Problem details: Retype all entries exactly, skipping pictures.

[[ Data to use open ]]

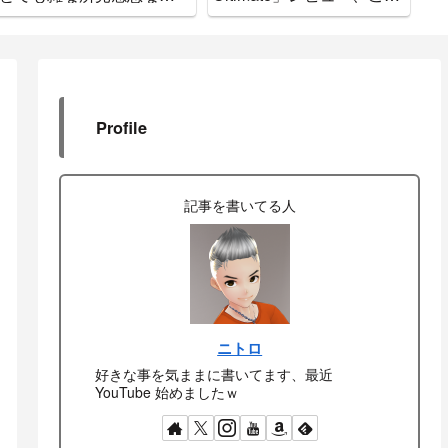
をお知らせします
で間違いなし
ド
Profile
記事を書いてる人
ニトロ
好きな事を気ままに書いてます、最近
YouTube 始めましたｗ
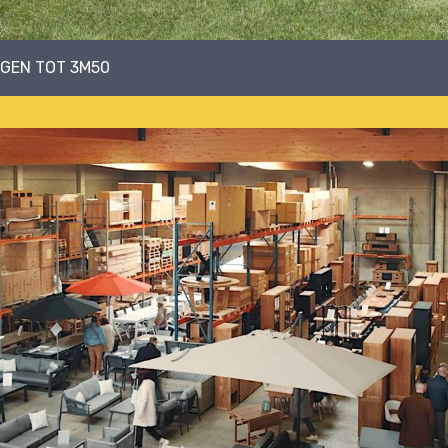
NGEN TOT 3M50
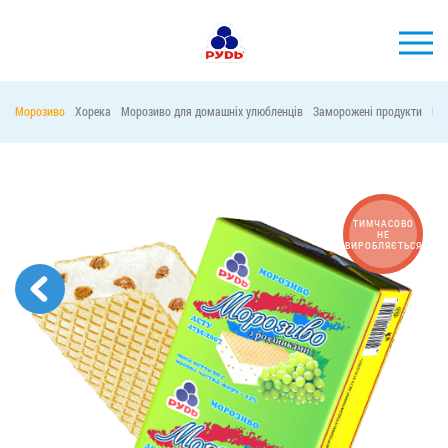
УКР
Морозиво
Хорека
Морозиво для домашніх улюбленців
Заморожені продукти
Ма
БРЕНДИ
ПРОДУКЦІЯ
КОМПАНІЯ
ТИМЧАСОВО
НЕ
ВИРОБЛЯЄТЬСЯ
СПОЖИВАЧАМ
АКЦІЇ
ПРЕС-ЦЕНТР
ХОРЕКА
Тендерні закупівлі
Контакти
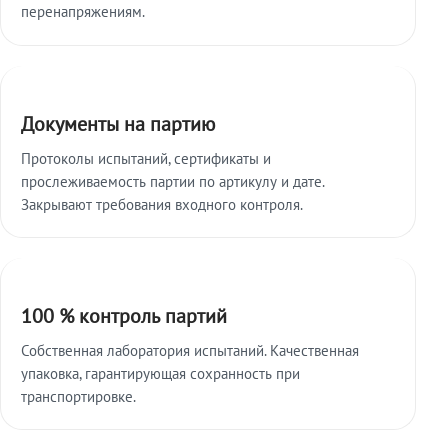
перенапряжениям.
Документы на партию
Протоколы испытаний, сертификаты и
прослеживаемость партии по артикулу и дате.
Закрывают требования входного контроля.
100 % контроль партий
Собственная лаборатория испытаний. Качественная
упаковка, гарантирующая сохранность при
транспортировке.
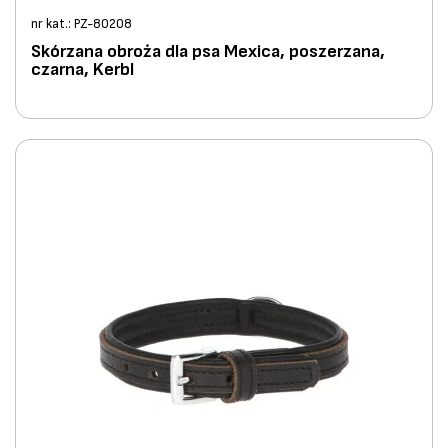
nr kat.: PZ-80208
Skórzana obroża dla psa Mexica, poszerzana,
czarna, Kerbl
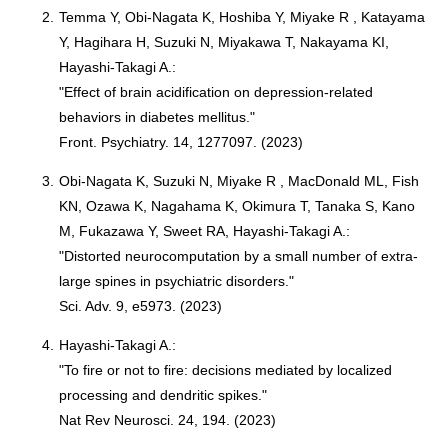
2.
Temma Y, Obi-Nagata K, Hoshiba Y, Miyake R , Katayama
Y, Hagihara H, Suzuki N, Miyakawa T, Nakayama KI,
Hayashi-Takagi A.:
"Effect of brain acidification on depression-related
behaviors in diabetes mellitus."
Front. Psychiatry. 14, 1277097. (2023)
3.
Obi-Nagata K, Suzuki N, Miyake R , MacDonald ML, Fish
KN, Ozawa K, Nagahama K, Okimura T, Tanaka S, Kano
M, Fukazawa Y, Sweet RA, Hayashi-Takagi A.:
"Distorted neurocomputation by a small number of extra-
large spines in psychiatric disorders."
Sci. Adv. 9, e5973. (2023)
4.
Hayashi-Takagi A.:
"To fire or not to fire: decisions mediated by localized
processing and dendritic spikes."
Nat Rev Neurosci. 24, 194. (2023)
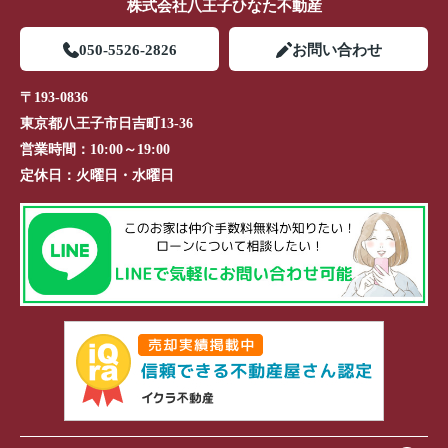
株式会社八王子ひなた不動産
050-5526-2826
お問い合わせ
〒193-0836
東京都八王子市日吉町13-36
営業時間：
10:00～19:00
定休日：
火曜日・水曜日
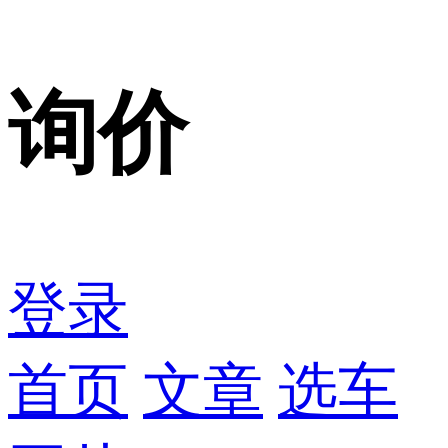
询价
登录
首页
文章
选车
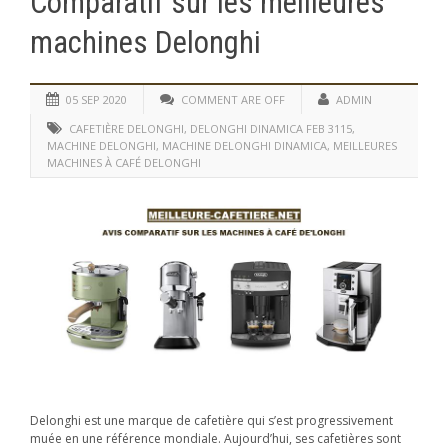
Comparatif sur les meilleures
machines Delonghi
05 SEP 2020
COMMENT ARE OFF
ADMIN
CAFETIÈRE DELONGHI
,
DELONGHI DINAMICA FEB 3115
,
MACHINE DELONGHI
,
MACHINE DELONGHI DINAMICA
,
MEILLEURES
MACHINES À CAFÉ DELONGHI
Delonghi est une marque de cafetière qui s’est progressivement
muée en une référence mondiale. Aujourd’hui, ses cafetières sont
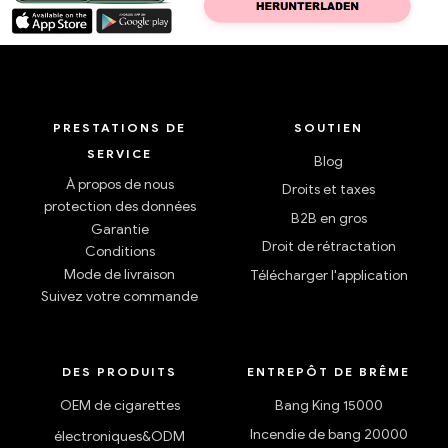
PRESTATIONS DE
SOUTIEN
SERVICE
Blog
À propos de nous
Droits et taxes
protection des données
B2B en gros
Garantie
Droit de rétractation
Conditions
Mode de livraison
Télécharger l'application
Suivez votre commande
DES PRODUITS
ENTREPÔT DE BRÊME
OEM de cigarettes
Bang King 15000
Incendie de bang 20000
électroniques&ODM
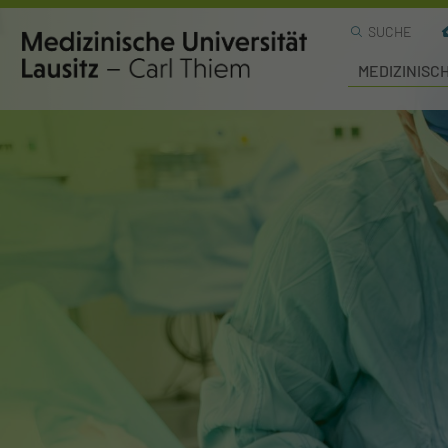
SUCHE
MEDIZINISC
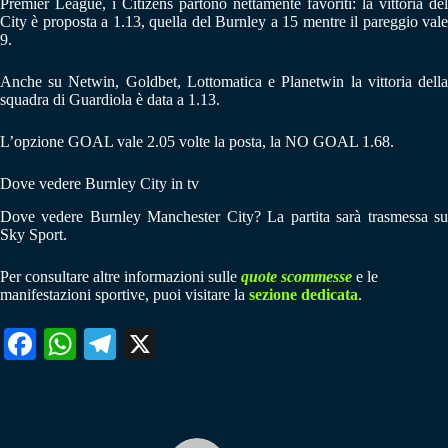
Premier League, i Citizens partono nettamente favoriti: la vittoria del
City è proposta a 1.13, quella del Burnley a 15 mentre il pareggio vale
9.
Anche su Netwin, Goldbet, Lottomatica e Planetwin la vittoria della
squadra di Guardiola è data a 1.13.
L’opzione GOAL vale 2.05 volte la posta, la NO GOAL 1.68.
Dove vedere Burnley City in tv
Dove vedere Burnley Manchester City? La partita sarà trasmessa su
Sky Sport.
Per consultare altre informazioni sulle
quote scommesse
e le
manifestazioni sportive, puoi visitare la
sezione dedicata
.
Fa
W
Te
X
ce
ha
le
bo
ts
gr
ok
A
a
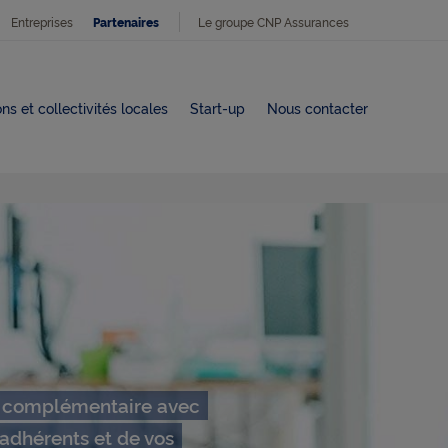
Entreprises
Le groupe CNP Assurances
Partenaires
ns et collectivités locales
Start-up
Nous contacter
e complémentaire avec
 adhérents et de vos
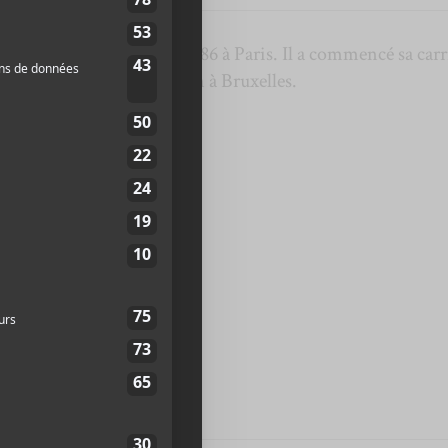
français né le 2 juillet 1986 à Paris. Il a commencé sa carr
elles avec le collectif Sin à Bruxelles.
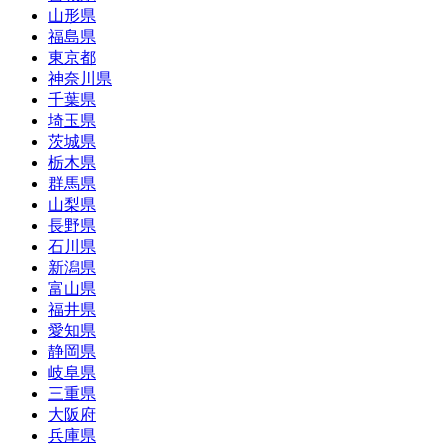
山形県
福島県
東京都
神奈川県
千葉県
埼玉県
茨城県
栃木県
群馬県
山梨県
長野県
石川県
新潟県
富山県
福井県
愛知県
静岡県
岐阜県
三重県
大阪府
兵庫県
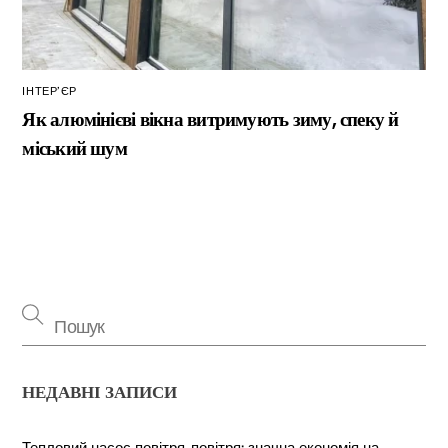
ІНТЕР’ЄР
Як алюмінієві вікна витримують зиму, спеку й
міський шум
НЕДАВНІ ЗАПИСИ
Тепловий насос повітря-повітря: значна економія на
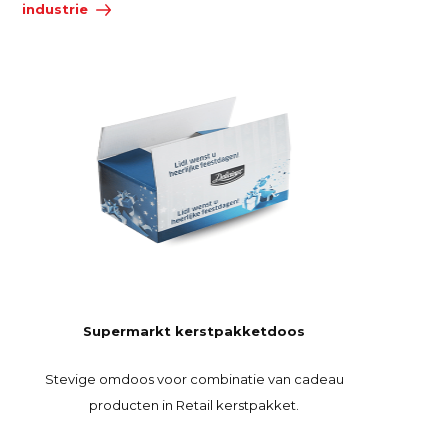
industrie
Supermarkt kerstpakketdoos
Stevige omdoos voor combinatie van cadeau
producten in Retail kerstpakket.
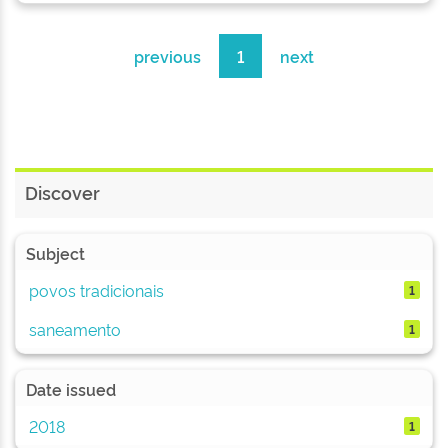
previous
1
next
Discover
Subject
povos tradicionais
1
saneamento
1
Date issued
2018
1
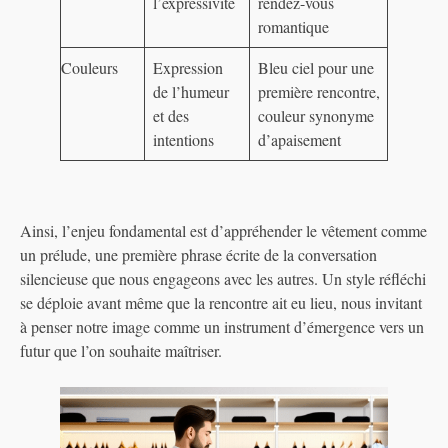
l’expressivité
rendez-vous
romantique
Couleurs
Expression
Bleu ciel pour une
de l’humeur
première rencontre,
et des
couleur synonyme
intentions
d’apaisement
Ainsi, l’enjeu fondamental est d’appréhender le vêtement comme
un prélude, une première phrase écrite de la conversation
silencieuse que nous engageons avec les autres. Un style réfléchi
se déploie avant même que la rencontre ait eu lieu, nous invitant
à penser notre image comme un instrument d’émergence vers un
futur que l’on souhaite maîtriser.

[[ Data to use closed ]]

Response:
をお知らせします
で間違いなし
ド
Profile
記事を書いてる人
ニトロ
好きな事を気ままに書いてます、最近
YouTube 始めましたｗ
NGEN TOT 3M50
УКР
Морозиво
Хорека
Морозиво для домашніх улюбленців
Заморожені продукти
Ма
БРЕНДИ
ПРОДУКЦІЯ
КОМПАНІЯ
ТИМЧАСОВО
НЕ
ВИРОБЛЯЄТЬСЯ
СПОЖИВАЧАМ
АКЦІЇ
ПРЕС-ЦЕНТР
ХОРЕКА
Тендерні закупівлі
Контакти
перенапряжениям.
Документы на партию
Протоколы испытаний, сертификаты и
прослеживаемость партии по артикулу и дате.
Закрывают требования входного контроля.
100 % контроль партий
Собственная лаборатория испытаний. Качественная
упаковка, гарантирующая сохранность при
транспортировке.
nr kat.: PZ-80208
Skórzana obroża dla psa Mexica, poszerzana,
czarna, Kerbl
2.
Temma Y, Obi-Nagata K, Hoshiba Y, Miyake R , Katayama
Y, Hagihara H, Suzuki N, Miyakawa T, Nakayama KI,
Hayashi-Takagi A.:
"Effect of brain acidification on depression-related
behaviors in diabetes mellitus."
Front. Psychiatry. 14, 1277097. (2023)
3.
Obi-Nagata K, Suzuki N, Miyake R , MacDonald ML, Fish
KN, Ozawa K, Nagahama K, Okimura T, Tanaka S, Kano
M, Fukazawa Y, Sweet RA, Hayashi-Takagi A.:
"Distorted neurocomputation by a small number of extra-
large spines in psychiatric disorders."
Sci. Adv. 9, e5973. (2023)
4.
Hayashi-Takagi A.:
"To fire or not to fire: decisions mediated by localized
processing and dendritic spikes."
Nat Rev Neurosci. 24, 194. (2023)
株式会社八王子ひなた不動産
050-5526-2826
お問い合わせ
〒193-0836
東京都八王子市日吉町13-36
営業時間：
10:00～19:00
定休日：
火曜日・水曜日
询价
登录
首页
文章
选车
Comparatif sur les meilleures
machines Delonghi
05 SEP 2020
COMMENT ARE OFF
ADMIN
CAFETIÈRE DELONGHI
,
DELONGHI DINAMICA FEB 3115
,
MACHINE DELONGHI
,
MACHINE DELONGHI DINAMICA
,
MEILLEURES
MACHINES À CAFÉ DELONGHI
Delonghi est une marque de cafetière qui s’est progressivement
muée en une référence mondiale. Aujourd’hui, ses cafetières sont
PRESTATIONS DE
SOUTIEN
SERVICE
Blog
À propos de nous
Droits et taxes
protection des données
B2B en gros
Garantie
Droit de rétractation
Conditions
Mode de livraison
Télécharger l'application
Suivez votre commande
DES PRODUITS
ENTREPÔT DE BRÊME
OEM de cigarettes
Bang King 15000
Incendie de bang 20000
électroniques&ODM
SUCHE
MEDIZINISC
Premier League, i Citizens partono nettamente favoriti: la vittoria del
City è proposta a 1.13, quella del Burnley a 15 mentre il pareggio vale
9.
Anche su Netwin, Goldbet, Lottomatica e Planetwin la vittoria della
squadra di Guardiola è data a 1.13.
L’opzione GOAL vale 2.05 volte la posta, la NO GOAL 1.68.
Dove vedere Burnley City in tv
Dove vedere Burnley Manchester City? La partita sarà trasmessa su
Sky Sport.
Per consultare altre informazioni sulle
quote scommesse
e le
manifestazioni sportive, puoi visitare la
sezione dedicata
.
Fa
W
Te
X
ce
ha
le
bo
ts
gr
ok
A
a
Entreprises
Le groupe CNP Assurances
Partenaires
ns et collectivités locales
Start-up
Nous contacter
e complémentaire avec
 adhérents et de vos
français né le 2 juillet 1986 à Paris. Il a commencé sa carr
elles avec le collectif Sin à Bruxelles.
山形県
福島県
東京都
神奈川県
千葉県
埼玉県
茨城県
栃木県
群馬県
山梨県
長野県
石川県
新潟県
富山県
福井県
愛知県
静岡県
岐阜県
三重県
大阪府
兵庫県
ІНТЕР’ЄР
Як алюмінієві вікна витримують зиму, спеку й
міський шум
НЕДАВНІ ЗАПИСИ
Тепловий насос повітря-повітря: значна економія на
industrie
Supermarkt kerstpakketdoos
Stevige omdoos voor combinatie van cadeau
producten in Retail kerstpakket.
previous
1
next
Discover
Subject
povos tradicionais
1
saneamento
1
Date issued
2018
1
l’expressivité
rendez-vous
romantique
Couleurs
Expression
Bleu ciel pour une
de l’humeur
première rencontre,
et des
couleur synonyme
intentions
d’apaisement
Ainsi, l’enjeu fondamental est d’appréhender le vêtement comme
un prélude, une première phrase écrite de la conversation
silencieuse que nous engageons avec les autres. Un style réfléchi
se déploie avant même que la rencontre ait eu lieu, nous invitant
à penser notre image comme un instrument d’émergence vers un
futur que l’on souhaite maîtriser.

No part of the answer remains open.